Her short blonde curls fall over the back of her neck, the ends just barely brushing past her shoulders.

The wig and the sweat has made her wavier than usual.

I wonder what they’d look like wrapped around my fingers.

What would they feel like? Soft. Definitely soft.

I’m tempted to find out. Right here, right now.

But that would be unwise. Reckless, even.

Dealing with Holly is tricky, you see. She is like a cat herself.

A jungle cat. An alpha predator. She senses danger easily — not that I’m calling myself “dangerous.” The thought almost makes me laugh.

God, no. I'm not half as lethal as she is. Not even close. But there’s a certain depravity in me that enjoys being scared of her.

It turns me on. It makes me wonder how hard I can make her scream. How hard she can make me scream.
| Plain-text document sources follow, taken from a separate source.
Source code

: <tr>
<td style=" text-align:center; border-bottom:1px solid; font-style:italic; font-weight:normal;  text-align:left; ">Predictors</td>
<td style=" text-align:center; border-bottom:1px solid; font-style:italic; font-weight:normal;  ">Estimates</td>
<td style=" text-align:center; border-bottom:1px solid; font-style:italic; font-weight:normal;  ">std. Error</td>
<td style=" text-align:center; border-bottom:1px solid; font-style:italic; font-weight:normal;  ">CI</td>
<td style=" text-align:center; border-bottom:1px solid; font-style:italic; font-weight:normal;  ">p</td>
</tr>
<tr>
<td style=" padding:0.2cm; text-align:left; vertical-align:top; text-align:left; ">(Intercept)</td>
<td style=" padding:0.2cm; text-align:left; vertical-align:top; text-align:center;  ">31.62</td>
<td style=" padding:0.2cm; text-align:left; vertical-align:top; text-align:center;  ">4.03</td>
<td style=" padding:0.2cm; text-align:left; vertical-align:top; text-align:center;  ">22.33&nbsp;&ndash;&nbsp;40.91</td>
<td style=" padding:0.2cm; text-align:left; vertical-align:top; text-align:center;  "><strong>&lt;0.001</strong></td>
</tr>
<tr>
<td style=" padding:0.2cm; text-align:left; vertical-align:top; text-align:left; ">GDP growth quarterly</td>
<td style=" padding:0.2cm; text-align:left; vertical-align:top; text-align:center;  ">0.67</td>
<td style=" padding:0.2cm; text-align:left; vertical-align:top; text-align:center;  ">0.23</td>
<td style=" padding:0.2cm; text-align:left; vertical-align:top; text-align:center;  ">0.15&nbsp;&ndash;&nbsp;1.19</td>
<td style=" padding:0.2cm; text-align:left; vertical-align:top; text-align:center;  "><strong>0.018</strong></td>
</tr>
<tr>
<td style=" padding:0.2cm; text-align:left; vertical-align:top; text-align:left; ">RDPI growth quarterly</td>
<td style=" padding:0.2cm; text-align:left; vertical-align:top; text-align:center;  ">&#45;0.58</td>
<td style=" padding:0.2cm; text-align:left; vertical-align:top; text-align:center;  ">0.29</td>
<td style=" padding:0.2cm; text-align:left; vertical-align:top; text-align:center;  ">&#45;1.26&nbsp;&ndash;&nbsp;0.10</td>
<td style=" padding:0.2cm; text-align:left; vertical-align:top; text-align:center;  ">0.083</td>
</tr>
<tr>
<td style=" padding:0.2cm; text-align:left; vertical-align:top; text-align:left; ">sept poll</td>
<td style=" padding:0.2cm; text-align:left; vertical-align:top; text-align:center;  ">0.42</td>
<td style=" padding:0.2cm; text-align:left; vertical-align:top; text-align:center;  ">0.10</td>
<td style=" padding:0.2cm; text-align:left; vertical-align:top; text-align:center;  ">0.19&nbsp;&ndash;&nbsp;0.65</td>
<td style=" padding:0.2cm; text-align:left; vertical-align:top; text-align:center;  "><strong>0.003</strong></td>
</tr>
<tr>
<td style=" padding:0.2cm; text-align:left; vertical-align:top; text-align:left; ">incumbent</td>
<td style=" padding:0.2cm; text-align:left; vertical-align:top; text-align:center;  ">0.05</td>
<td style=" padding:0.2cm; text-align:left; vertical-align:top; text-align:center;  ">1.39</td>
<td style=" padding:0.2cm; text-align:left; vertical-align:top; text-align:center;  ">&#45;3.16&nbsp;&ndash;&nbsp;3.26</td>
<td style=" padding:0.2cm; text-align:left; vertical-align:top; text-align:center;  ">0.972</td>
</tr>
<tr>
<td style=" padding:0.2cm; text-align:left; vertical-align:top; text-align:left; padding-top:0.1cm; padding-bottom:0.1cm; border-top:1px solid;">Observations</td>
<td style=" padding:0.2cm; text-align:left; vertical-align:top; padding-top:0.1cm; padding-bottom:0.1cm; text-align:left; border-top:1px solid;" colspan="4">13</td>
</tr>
A cool, gentle breeze drifts past us, carrying the faint strains of music spilling from an apartment above. The moon peeks through the clouds. I wouldn’t call this stalking, per se. It’s not. It’s just two people going on a long romantic walk together, but only of us knows about it.

She walks a few more steps and comes to an abrupt stop.
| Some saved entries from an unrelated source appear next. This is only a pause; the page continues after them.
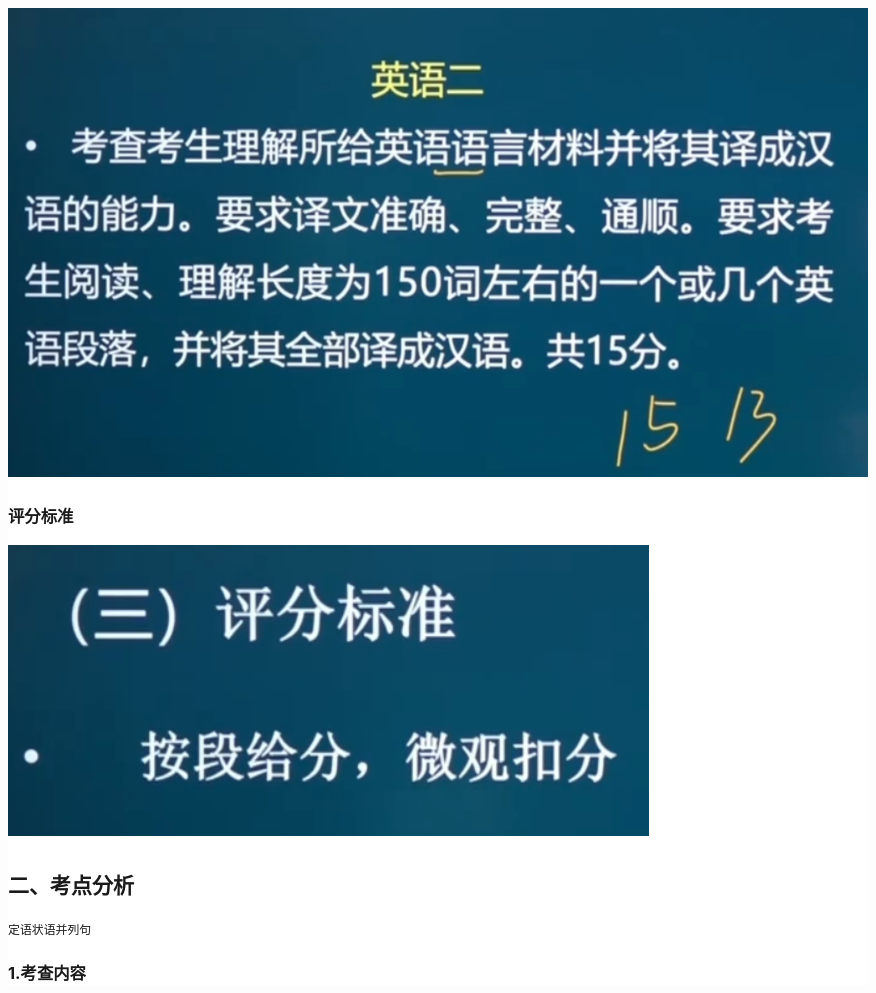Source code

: ![image-20230129132544072](./assets/image-20230129132544072.png)

### 评分标准

![image-20230129132707320](./assets/image-20230129132707320.png)



## 二、考点分析

`定语状语并列句`

### 1.考查内容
Frowning, I stop too, quickly hiding behind a nearby building and watching as Holly pulls out her phone.

I can’t see her face, but the way her shoulders tense up, I know whatever it is she’s looking at, whatever it is that’s on her phone, it isn’t good.

It has her stressed out. I don’t like that.

Not at all. I’m almost about to walk ahead to get a closer look when my phone buzzes too.

Mildly peeved by the interruption upon our private time, I take it out and angrily unlock it.

One text message.

Unknown: Good. I’ve always liked you blonde.